There’s a persistent myth – and I say persistent because I keep seeing these deluded boys get mad in new viral posts – that women who claim to like geeky things are just pretending, the somewhat confusing notion that they are doing it for attention. (And then there’s the inevitable anger that in this supposedly desperate plea for attention – why else would a woman claim to like their beloved characters?! – these women still don’t want to sleep with them.) And what never seems to occur to any of these gatekeepers is that these women were there all along, liking these things just as much – and are finally being given the cultural space to be open about their interests and passions. But that space is given haltingly; plenty of women, tired of waiting, are going out and taking it. The result is the tension (and, at times, outright hostility) that has marked certain corners of the fannish world in the past few years.

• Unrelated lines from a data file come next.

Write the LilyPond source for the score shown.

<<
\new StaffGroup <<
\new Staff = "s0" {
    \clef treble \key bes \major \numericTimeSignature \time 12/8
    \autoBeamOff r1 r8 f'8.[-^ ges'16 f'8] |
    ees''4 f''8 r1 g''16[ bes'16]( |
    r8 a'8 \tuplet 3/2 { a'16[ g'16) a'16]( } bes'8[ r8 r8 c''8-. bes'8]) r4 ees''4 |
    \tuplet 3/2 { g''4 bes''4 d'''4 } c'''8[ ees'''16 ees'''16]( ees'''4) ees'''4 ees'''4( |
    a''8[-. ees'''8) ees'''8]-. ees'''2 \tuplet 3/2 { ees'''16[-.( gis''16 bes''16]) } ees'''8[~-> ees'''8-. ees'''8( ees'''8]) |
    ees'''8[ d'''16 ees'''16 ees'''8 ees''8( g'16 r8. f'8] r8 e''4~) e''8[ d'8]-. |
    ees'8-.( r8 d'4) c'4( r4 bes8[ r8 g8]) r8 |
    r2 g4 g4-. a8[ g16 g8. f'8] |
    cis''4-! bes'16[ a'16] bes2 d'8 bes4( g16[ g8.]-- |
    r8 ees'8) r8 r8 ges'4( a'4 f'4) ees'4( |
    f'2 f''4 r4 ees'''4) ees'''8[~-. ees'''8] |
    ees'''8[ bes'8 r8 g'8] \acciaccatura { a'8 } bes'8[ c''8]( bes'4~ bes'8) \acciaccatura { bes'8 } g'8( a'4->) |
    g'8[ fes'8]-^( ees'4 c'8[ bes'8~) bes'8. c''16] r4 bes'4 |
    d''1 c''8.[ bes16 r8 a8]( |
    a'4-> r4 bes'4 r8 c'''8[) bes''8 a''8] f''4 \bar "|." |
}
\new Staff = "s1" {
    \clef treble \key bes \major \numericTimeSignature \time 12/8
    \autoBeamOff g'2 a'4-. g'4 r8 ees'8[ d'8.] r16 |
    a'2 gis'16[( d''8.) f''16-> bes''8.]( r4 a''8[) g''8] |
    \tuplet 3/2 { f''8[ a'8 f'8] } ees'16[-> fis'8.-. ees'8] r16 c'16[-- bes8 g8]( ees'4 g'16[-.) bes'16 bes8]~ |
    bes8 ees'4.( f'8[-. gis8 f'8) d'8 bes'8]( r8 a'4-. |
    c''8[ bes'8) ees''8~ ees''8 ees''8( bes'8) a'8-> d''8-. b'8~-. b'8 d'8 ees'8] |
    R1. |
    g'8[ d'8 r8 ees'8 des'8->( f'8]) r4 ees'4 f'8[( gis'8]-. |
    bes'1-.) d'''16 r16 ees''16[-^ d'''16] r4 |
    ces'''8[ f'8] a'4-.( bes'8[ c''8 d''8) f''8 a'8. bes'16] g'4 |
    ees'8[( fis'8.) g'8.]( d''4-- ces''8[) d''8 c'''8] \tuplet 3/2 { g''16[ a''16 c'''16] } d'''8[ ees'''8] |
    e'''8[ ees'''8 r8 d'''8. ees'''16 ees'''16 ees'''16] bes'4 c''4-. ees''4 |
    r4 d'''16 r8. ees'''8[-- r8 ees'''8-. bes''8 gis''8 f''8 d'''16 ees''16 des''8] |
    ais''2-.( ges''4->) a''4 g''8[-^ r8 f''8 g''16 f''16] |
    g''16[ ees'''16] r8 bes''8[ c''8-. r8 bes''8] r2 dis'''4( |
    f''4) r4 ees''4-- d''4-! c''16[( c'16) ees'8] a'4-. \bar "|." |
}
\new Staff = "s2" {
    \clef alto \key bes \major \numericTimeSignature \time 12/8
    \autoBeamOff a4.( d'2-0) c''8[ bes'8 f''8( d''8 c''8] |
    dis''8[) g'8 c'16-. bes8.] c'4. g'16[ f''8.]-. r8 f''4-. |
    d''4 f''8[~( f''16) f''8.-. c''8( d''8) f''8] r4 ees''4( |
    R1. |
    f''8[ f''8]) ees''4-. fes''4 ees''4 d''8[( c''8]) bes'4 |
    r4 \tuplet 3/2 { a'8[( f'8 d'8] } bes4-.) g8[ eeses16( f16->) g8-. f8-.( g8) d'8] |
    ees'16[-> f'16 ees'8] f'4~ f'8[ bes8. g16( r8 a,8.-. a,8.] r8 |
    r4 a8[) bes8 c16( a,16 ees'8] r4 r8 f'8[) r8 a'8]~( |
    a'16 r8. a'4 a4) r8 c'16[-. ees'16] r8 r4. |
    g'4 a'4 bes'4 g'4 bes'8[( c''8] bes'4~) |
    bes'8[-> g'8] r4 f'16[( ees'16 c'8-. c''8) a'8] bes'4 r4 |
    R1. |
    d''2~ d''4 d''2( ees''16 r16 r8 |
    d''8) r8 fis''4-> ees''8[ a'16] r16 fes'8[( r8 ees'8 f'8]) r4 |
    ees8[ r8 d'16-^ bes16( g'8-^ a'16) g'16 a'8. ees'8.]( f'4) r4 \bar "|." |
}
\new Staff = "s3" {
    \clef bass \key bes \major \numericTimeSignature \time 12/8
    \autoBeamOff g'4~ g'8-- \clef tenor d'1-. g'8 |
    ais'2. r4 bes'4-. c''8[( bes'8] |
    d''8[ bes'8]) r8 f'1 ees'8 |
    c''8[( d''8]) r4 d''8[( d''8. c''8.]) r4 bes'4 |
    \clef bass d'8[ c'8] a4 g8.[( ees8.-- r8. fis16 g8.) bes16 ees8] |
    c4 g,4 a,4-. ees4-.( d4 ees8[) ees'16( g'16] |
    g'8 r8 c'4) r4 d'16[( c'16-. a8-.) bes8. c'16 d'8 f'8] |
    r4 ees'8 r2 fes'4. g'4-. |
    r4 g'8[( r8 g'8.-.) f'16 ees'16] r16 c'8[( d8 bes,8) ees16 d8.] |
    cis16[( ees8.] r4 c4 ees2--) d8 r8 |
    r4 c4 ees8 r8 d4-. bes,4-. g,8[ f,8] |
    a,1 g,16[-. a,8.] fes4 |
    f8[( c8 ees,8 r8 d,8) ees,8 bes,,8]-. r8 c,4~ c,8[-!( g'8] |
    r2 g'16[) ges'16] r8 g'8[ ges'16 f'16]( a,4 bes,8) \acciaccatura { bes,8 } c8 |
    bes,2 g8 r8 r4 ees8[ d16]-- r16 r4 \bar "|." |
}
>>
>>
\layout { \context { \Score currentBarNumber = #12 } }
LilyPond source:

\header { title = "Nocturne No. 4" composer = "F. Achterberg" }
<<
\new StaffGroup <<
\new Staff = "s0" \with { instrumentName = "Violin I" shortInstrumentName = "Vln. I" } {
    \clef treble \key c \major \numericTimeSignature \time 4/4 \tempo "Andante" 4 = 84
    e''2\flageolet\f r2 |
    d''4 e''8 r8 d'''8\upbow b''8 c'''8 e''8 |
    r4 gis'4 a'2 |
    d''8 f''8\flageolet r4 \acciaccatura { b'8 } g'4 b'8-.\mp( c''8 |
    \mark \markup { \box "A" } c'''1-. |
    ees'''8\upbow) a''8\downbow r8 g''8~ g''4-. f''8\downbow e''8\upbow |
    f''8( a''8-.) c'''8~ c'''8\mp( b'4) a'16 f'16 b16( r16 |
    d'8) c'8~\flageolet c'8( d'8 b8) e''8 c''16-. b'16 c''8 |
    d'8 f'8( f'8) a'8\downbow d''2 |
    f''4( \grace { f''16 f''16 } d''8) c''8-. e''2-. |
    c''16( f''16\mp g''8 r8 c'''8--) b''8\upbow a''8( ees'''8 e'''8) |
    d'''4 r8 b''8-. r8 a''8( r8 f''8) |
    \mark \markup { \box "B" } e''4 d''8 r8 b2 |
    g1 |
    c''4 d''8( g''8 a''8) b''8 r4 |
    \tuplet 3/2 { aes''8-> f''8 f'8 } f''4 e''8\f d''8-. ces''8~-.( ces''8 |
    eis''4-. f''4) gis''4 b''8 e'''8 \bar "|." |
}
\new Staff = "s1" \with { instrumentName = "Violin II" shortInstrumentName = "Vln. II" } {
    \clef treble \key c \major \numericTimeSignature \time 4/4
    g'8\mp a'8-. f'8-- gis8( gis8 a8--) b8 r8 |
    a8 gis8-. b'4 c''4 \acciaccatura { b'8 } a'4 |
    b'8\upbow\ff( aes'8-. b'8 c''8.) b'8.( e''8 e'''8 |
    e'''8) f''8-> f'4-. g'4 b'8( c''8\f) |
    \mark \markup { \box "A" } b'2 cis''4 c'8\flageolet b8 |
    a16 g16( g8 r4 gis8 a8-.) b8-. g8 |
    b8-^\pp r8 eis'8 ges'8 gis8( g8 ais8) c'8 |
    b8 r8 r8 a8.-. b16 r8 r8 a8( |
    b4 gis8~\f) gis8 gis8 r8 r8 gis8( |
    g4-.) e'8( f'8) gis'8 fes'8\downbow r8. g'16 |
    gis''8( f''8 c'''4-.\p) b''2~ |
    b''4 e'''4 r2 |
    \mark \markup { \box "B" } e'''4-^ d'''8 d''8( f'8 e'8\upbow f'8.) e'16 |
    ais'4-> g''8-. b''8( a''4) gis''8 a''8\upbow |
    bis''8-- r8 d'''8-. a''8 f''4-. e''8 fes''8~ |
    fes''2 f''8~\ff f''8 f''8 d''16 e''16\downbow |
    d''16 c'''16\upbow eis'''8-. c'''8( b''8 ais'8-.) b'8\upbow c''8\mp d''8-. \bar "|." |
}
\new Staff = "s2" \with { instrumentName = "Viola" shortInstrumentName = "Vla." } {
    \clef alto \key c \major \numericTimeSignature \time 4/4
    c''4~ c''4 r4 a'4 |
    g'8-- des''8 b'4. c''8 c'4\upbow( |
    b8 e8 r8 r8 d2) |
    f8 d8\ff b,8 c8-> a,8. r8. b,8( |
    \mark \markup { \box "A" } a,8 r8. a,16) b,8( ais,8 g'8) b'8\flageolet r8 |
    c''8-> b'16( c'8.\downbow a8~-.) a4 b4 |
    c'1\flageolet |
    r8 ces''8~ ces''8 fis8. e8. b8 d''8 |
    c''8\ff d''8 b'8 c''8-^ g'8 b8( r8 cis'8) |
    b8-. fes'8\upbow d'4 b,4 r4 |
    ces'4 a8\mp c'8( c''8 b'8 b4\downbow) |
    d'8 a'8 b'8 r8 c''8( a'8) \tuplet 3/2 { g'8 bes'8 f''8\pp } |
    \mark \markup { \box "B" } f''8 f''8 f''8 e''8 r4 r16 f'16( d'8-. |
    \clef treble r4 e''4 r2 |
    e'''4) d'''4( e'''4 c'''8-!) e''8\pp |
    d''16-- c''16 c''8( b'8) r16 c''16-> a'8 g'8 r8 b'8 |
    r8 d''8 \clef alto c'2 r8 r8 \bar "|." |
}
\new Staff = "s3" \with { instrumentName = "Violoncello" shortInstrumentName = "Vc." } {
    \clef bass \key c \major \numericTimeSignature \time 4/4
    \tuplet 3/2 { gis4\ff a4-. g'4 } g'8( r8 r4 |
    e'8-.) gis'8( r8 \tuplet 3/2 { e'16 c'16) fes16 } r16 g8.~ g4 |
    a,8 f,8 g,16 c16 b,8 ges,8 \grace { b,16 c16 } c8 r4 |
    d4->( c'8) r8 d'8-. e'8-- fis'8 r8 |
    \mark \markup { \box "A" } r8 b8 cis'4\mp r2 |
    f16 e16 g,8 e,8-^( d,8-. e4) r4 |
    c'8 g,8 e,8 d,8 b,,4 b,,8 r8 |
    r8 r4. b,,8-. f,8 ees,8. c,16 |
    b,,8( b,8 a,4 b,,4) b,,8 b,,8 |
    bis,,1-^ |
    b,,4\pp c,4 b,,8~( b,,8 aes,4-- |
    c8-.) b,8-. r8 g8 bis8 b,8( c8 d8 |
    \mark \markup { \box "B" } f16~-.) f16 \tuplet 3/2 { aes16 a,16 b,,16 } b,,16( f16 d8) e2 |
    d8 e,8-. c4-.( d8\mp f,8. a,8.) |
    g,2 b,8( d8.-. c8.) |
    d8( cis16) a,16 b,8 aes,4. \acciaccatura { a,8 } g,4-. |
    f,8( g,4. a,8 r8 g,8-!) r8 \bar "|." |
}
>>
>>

Women love things that are “for boys” because these things are actually “for humans”. There are many reasons that people love Star Wars, and most of them are universal things: the themes, the characters, the archetypal struggle of good versus evil. Most of the time we default to the white guy; he struggles with things we all struggle with, but somehow, he is deemed most relatable. Abrams, Kennedy, and everyone behind the new films should be applauded for their efforts to give non-white guys a turn at the universal story – I think these are incredibly valuable choices, and certainly will make the films vastly more accessible, particularly to children.

But we don’t just need Rey on screen and Rey dolls on the shelves for mothers and daughters – those same mothers and daughters have found plenty to love without many women to look to on their screens. We need boys to love the female heroes as much as we’ve loved the men over the years: we need universal to be truly universal. And when we express that love, the default reaction shouldn’t be a challenge: not, “You don’t like this thing as much as I do,” or, “You don’t love this the right way.” Isn’t it easier to say, “Oh, I’m so glad that you love this, too!”